Between 2019 and 2020, a series of wood appliance bylaws were adopted across the Comox Valley restricting the installation of wood stoves in new homes and new construction. Frustrated with the decision and feeling inadequately consulted, local businesses in the wood stove industry (manufacturers, retailers, and distributors from across B.C.) decided to ask residents how they felt.
Independent research from public opinion firm Insights West found that Comox Valley residents were generally more opposed to the bylaws than supportive of them, notes the Hearth, Patio & Barbecue Association of Canada. In fact, findings show that among those who were aware of the bylaws and familiar with them, 64 per cent opposed them. When asked about public consultation on the matter, only 9 per cent reported being aware of consultation being done before the bylaws were enacted, and just 16 per cent reported feeling properly consulted.

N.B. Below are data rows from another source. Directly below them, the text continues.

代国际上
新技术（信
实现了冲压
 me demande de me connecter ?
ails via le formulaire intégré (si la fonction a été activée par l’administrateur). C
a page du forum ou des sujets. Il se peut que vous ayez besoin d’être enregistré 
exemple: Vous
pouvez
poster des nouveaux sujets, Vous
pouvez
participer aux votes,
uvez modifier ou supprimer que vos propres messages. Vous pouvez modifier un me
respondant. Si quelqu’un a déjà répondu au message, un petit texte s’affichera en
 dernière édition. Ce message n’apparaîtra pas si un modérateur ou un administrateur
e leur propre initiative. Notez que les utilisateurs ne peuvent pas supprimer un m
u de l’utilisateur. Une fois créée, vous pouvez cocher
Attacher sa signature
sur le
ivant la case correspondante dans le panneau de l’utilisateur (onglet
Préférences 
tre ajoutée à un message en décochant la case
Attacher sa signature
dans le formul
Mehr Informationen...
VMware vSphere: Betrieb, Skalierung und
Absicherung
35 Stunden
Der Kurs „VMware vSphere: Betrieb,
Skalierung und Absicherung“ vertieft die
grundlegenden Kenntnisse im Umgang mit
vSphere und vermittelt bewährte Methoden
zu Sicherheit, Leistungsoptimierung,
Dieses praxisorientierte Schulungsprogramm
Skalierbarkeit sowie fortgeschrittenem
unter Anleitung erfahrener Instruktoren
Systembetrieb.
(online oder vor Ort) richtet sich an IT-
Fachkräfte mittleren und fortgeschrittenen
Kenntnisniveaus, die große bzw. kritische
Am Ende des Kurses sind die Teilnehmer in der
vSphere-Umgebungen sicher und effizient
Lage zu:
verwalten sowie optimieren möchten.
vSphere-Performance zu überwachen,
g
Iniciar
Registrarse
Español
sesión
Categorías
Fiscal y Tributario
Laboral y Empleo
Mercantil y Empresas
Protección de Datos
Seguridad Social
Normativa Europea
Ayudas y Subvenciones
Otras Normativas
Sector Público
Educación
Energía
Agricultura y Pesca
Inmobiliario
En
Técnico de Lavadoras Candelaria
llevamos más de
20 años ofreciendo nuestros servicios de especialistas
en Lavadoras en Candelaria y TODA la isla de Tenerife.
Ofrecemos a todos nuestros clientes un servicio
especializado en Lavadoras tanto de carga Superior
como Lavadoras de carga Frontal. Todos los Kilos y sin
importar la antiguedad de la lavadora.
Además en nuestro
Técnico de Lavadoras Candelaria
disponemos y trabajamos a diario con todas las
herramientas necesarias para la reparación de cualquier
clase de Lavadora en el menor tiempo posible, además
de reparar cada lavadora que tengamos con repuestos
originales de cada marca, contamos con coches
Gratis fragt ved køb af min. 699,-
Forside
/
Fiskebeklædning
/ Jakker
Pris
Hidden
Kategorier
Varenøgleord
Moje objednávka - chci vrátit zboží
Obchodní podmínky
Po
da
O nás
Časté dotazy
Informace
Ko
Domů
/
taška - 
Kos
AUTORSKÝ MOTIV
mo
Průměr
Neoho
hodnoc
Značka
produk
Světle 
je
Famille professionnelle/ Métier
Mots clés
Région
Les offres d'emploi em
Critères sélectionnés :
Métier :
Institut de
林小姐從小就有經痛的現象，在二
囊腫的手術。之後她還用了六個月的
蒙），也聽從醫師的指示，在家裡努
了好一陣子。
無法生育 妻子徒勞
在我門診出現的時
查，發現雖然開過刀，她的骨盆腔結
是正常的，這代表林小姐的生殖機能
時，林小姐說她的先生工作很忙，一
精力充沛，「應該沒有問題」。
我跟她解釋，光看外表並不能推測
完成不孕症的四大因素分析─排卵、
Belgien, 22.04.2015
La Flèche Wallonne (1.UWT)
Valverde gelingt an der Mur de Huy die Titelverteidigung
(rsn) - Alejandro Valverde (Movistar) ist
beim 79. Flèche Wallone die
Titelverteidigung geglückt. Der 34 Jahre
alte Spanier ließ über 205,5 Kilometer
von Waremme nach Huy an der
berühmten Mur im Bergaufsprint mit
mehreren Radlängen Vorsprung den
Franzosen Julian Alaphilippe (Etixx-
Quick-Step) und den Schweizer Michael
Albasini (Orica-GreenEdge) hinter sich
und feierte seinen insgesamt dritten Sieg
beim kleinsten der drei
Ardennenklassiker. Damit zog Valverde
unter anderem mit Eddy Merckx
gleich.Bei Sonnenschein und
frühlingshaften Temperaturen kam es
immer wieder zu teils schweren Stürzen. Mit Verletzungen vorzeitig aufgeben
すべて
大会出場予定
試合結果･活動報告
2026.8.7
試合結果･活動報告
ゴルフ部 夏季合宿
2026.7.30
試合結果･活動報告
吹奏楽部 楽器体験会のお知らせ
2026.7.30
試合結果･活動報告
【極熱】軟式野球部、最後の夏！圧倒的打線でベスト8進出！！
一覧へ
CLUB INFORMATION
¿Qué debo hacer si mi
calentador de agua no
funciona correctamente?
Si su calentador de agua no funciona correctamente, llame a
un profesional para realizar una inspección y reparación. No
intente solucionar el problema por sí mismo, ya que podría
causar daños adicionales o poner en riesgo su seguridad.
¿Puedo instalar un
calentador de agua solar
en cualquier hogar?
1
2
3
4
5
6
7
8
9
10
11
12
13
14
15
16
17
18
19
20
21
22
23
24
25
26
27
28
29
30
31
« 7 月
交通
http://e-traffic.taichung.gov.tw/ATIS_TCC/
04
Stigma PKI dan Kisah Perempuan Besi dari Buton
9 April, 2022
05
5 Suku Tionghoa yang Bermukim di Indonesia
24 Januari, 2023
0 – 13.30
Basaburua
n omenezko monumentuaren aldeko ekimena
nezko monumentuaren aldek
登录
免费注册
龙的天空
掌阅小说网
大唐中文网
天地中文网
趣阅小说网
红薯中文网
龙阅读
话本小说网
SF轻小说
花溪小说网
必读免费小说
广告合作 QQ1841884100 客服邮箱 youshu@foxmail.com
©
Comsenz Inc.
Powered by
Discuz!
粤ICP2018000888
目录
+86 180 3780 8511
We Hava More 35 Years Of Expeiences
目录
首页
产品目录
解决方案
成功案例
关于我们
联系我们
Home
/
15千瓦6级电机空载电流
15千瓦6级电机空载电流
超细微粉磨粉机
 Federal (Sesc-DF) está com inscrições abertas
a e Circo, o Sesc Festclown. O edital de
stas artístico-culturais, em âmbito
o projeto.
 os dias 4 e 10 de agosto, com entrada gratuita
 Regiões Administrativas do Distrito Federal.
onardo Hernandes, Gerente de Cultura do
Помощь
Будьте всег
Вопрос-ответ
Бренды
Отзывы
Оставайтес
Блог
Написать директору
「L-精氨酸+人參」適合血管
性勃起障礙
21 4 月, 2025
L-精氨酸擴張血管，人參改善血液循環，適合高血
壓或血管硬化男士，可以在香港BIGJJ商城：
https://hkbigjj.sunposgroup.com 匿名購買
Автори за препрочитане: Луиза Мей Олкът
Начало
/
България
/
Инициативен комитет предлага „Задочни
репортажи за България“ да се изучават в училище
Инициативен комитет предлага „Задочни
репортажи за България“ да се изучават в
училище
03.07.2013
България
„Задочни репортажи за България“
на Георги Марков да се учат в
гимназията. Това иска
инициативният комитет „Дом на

On matters directly related to the policy decision, like relying exclusively on electric heating sources, only one-third of Comox Valley residents agreed that it’s feasible for everyone in the community to do so. Additionally, approximately three-quarters agreed that wood stoves are an affordable and important home heating option.
With respect to ensuring that exchange programs include wood stoves, there’s strong agreement that residents should be able to install new, cleaner and more efficient wood stoves, and approximately three-quarters agreed that wood stoves are an affordable and important home heating option.
Jeff Loder, Director of Public Affairs with the Hearth, Patio & Barbecue Association of Canada, says these findings “unfortunately confirm that the feelings and views of wood stove businesses in the Comox Valley are not isolated.”
More concerning, Loder says, is that “when policy processes are operating at such a distance from the perspective and views of residents, the risk of ill-informed policy recommendations increases. Policy recommendations shape the policy debate and agenda, and in this case it’s very surprising to see policy development that’s so largely unsupported by public opinion.”